Material supplied
● ● ●
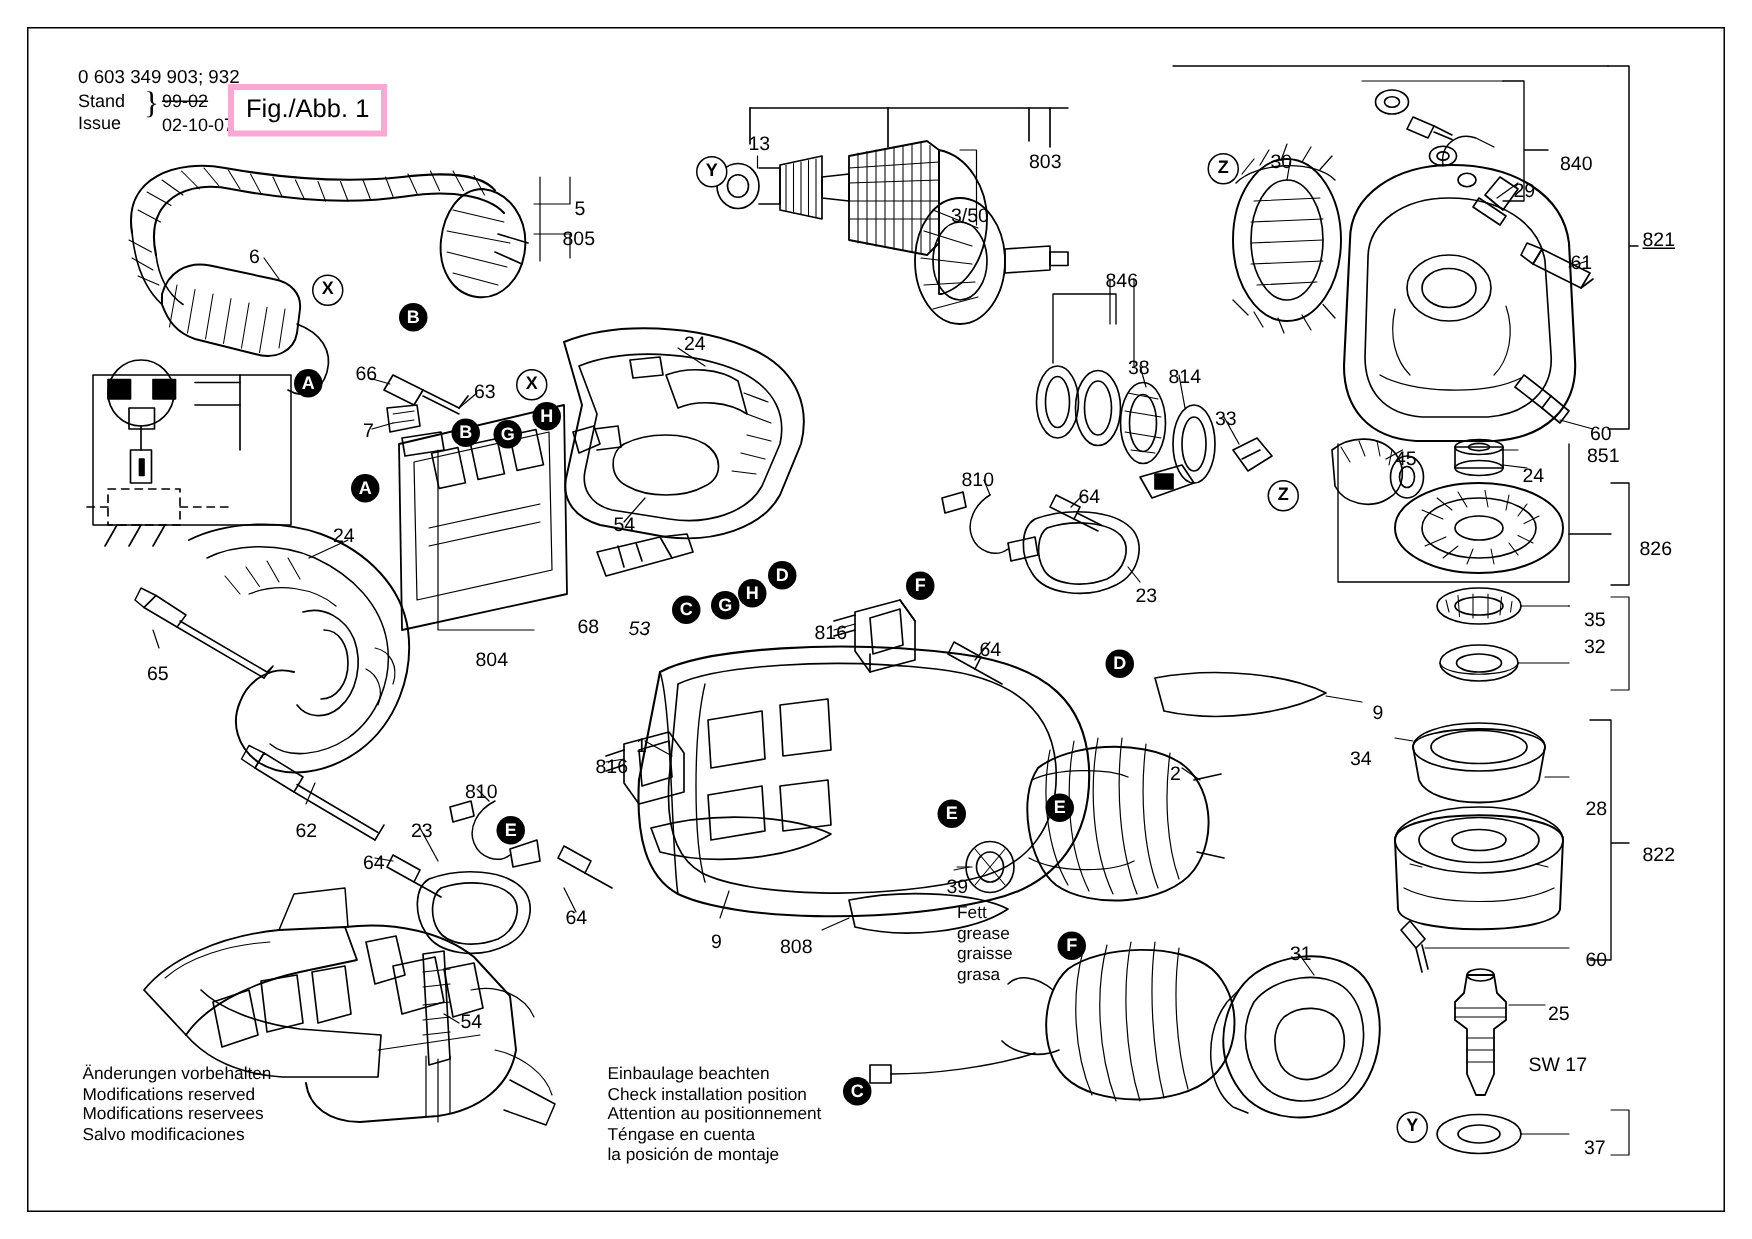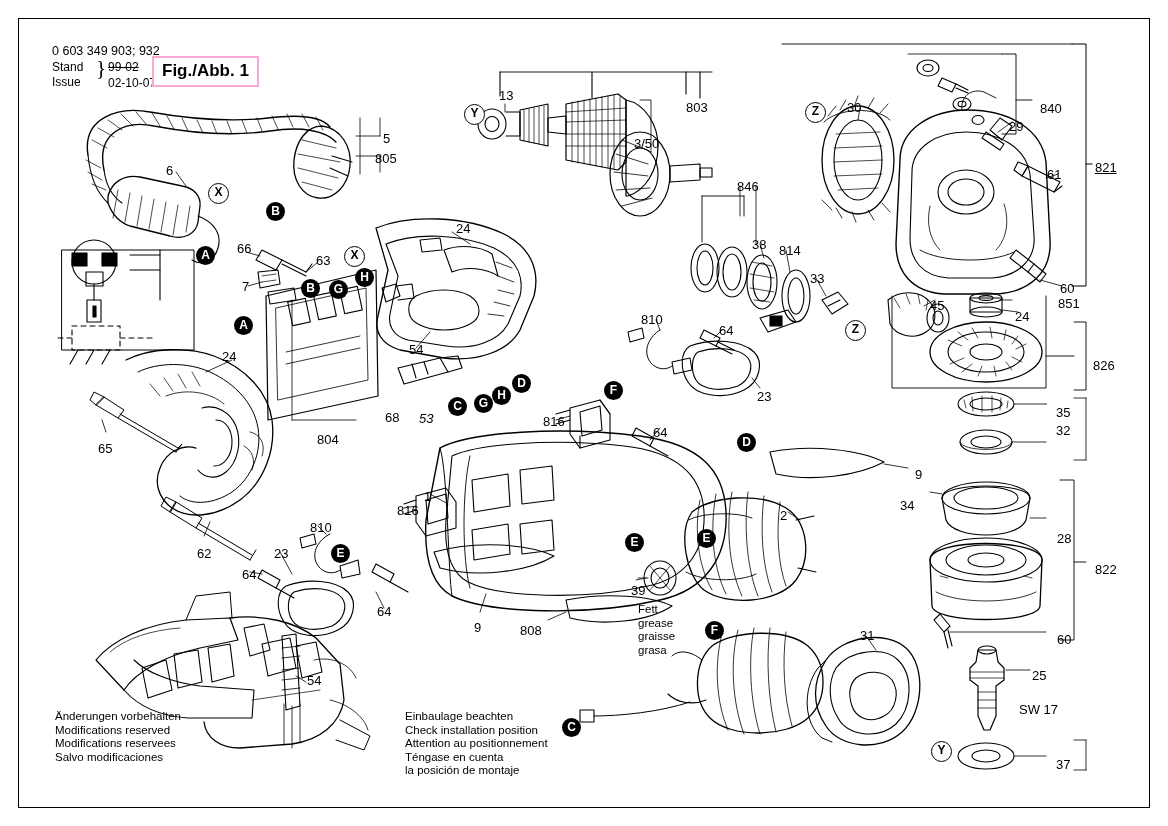--- a/index.html
+++ b/index.html
@@ -73,10 +73,10 @@
     position: absolute;
     left: 152px;
     top: 56px;
-    border: 2px solid #f9a8d4;
+    border: 4px solid #f9a8d4;
     padding: 3px 8px 4px 8px;
     font-size: 17px;
-    font-weight: bold;
+    font-weight: normal;
     background: #fff;
     letter-spacing: 0px;
   }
● ● ●
Your instructions
For the listing above, state how many lines contain the word "font", with no other words.

Reply
3